3.3. De volta às origens
Até que um novo interesse do autor pela ação da ACL na língua surgiu num colóquio organizado pela Academia sob o tema do bom senso e depois numas trocas de impressões com alguns dos seus académicos. A ACL dos bons tempos parecia que estava de volta.
Acompanhando depois este percurso, foi ficando perplexo com a resistência, muitas vezes reprovadamente descortês, com que o trabalho de aperfeiçoamento da ACL era recebido pelos defensores do AO90 e, paradoxalmente, pelo não afrontamento intransigente, pelo contrário, do numeroso e respeitável movimento anti-Acordo. Ficava estranhamente a ideia de que quem era anti-Acordo parecia mais amigo da língua que quem era a favor.
Depois, foram sendo publicados diversos artigos no Pórtico da ACL sobre os melhoramentos em estudo
Finalmente, destacam-se e merecem-nos a maior atenção as suas últimas publicações (comentário em Resumo das recomendações da Academia das Ciências de Lisboa (ACL) para o AO90).
É também digna de nota a posição vinda a público, ultimamente tomada no Plenário da ACL:`a de não satisfazer ao aligeirado inquérito da Assembleia da República no seu maniqueísmo “sim ou não” ao AO90’; e `a de nem aceitar a alternativa da indiferença com a “abstenção”´. A ACL insistiu no propósito, expresso nos documentos já publicados, de continuar a propor melhoramentos ao AO90. O que, para o autor, se consubstanciará, pensa, na apresentação de um novo vocabulário para o AO90.

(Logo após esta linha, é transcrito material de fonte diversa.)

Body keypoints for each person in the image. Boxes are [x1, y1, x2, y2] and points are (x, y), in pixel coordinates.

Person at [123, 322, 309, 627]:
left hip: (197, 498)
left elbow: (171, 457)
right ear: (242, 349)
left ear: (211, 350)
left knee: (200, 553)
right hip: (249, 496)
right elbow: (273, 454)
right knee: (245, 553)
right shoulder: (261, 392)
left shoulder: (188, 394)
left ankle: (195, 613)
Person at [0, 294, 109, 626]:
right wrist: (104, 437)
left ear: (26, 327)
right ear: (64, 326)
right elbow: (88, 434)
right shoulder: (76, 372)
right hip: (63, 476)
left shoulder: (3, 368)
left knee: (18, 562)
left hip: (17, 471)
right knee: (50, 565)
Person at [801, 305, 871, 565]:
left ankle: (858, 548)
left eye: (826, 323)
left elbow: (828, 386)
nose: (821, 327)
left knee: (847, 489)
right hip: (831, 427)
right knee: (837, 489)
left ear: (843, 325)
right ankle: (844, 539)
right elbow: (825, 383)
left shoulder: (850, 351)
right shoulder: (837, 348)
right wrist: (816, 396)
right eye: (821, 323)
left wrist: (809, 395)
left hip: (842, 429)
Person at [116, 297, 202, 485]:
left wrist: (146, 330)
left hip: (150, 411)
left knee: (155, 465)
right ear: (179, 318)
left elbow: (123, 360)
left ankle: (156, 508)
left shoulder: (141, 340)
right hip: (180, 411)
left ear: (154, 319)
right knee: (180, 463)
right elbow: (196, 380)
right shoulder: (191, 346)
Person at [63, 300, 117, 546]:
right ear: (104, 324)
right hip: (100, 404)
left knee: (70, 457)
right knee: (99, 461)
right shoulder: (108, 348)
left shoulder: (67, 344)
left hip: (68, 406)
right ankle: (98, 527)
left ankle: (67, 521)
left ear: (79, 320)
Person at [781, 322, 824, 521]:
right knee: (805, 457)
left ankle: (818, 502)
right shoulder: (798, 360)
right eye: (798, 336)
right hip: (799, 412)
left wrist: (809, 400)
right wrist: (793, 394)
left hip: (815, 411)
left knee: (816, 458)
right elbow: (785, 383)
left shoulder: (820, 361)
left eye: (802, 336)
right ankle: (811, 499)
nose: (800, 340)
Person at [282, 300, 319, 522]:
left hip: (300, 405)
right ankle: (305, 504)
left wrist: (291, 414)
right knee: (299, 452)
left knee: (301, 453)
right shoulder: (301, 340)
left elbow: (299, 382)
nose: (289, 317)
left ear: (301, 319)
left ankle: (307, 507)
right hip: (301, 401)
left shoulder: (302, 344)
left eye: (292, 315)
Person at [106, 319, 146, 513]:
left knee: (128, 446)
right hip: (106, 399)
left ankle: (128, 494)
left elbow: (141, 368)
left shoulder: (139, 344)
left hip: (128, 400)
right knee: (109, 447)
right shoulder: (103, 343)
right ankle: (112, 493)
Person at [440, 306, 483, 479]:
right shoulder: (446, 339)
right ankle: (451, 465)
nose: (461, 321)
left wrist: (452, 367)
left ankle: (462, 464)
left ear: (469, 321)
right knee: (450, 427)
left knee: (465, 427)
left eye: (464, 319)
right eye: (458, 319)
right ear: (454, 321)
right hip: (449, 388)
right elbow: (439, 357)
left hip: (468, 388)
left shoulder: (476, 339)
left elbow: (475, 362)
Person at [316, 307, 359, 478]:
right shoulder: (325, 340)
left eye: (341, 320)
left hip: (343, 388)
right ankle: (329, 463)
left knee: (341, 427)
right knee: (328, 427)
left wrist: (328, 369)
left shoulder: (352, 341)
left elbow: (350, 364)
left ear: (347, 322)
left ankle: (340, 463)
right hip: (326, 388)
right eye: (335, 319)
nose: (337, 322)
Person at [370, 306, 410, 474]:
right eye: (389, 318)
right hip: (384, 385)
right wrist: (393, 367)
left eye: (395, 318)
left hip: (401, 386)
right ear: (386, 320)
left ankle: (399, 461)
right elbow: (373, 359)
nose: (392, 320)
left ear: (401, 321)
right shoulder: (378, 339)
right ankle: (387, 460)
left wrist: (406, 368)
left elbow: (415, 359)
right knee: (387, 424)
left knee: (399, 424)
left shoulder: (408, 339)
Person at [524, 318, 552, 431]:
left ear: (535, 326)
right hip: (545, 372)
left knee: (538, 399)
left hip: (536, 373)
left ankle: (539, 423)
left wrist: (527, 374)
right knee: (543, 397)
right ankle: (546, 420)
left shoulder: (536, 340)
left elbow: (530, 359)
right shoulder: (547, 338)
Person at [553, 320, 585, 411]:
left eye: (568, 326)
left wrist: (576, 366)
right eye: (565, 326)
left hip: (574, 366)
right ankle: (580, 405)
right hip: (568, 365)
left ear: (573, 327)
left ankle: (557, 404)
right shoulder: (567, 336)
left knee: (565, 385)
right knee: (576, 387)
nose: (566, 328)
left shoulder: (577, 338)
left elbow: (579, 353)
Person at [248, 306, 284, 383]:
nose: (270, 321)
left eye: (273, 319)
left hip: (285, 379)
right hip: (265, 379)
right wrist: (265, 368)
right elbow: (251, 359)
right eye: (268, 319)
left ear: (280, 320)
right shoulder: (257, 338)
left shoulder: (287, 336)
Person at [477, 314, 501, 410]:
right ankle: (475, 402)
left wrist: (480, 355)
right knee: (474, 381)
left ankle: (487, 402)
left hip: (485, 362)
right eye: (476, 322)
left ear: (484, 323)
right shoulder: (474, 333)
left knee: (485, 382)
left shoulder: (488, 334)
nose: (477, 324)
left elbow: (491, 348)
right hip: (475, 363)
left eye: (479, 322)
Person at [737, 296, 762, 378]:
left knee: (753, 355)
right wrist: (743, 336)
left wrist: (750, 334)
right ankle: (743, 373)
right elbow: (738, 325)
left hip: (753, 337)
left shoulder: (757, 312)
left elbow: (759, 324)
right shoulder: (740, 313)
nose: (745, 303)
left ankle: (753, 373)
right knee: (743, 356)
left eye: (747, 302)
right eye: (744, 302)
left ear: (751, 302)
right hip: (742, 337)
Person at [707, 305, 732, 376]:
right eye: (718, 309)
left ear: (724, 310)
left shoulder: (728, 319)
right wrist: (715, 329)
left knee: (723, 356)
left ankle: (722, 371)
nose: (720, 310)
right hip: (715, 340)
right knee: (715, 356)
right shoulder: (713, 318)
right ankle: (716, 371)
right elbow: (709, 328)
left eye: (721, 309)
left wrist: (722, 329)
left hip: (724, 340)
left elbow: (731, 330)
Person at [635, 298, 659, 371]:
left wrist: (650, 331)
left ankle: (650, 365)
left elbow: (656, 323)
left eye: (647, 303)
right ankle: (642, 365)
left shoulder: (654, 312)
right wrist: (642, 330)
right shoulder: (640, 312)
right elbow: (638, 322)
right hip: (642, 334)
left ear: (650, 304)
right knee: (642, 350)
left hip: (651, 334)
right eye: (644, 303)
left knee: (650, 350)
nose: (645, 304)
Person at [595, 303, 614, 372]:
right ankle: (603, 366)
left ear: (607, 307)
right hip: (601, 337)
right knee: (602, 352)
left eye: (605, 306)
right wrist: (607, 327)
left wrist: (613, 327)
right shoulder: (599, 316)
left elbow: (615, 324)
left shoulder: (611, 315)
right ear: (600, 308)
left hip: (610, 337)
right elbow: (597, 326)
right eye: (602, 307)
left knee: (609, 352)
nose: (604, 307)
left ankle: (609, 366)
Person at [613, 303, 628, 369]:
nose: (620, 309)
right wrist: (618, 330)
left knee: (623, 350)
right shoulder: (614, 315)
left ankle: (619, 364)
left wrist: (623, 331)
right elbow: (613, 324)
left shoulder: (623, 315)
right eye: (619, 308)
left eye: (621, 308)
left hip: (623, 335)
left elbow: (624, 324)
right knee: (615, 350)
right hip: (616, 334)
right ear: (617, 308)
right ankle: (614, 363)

Este propósito, assim confirmado, é uma atitude de prudentes sages, no seu aconselhamento sobre a língua. Entre os dois extremos de intolerância atuais, o autor conclui que a ACL não desiste, generosa e corajosamente, de conseguir um meio-termo de sensatez.
Prudência e sensatez que ressaltam também naquilo que a ACL escreve na Introdução ao documento Sugestões para o Aperfeiçoamento: as indicações têm um «carácter meramente indicativo e facultativo». Ou seja, o autor interpreta que a ACL sabiamente aconselha, mas não obriga, não impõe...
Recomenda...; atendendo a todas as razões pertinentes na recolha exaustiva de dados que empreendeu; com aproveitamento do que é útil no AO90; mas, diferentemente do que se tem estado a fazer na sua aplicação: ...sem esquecer a história das palavras da nossa herança linguística.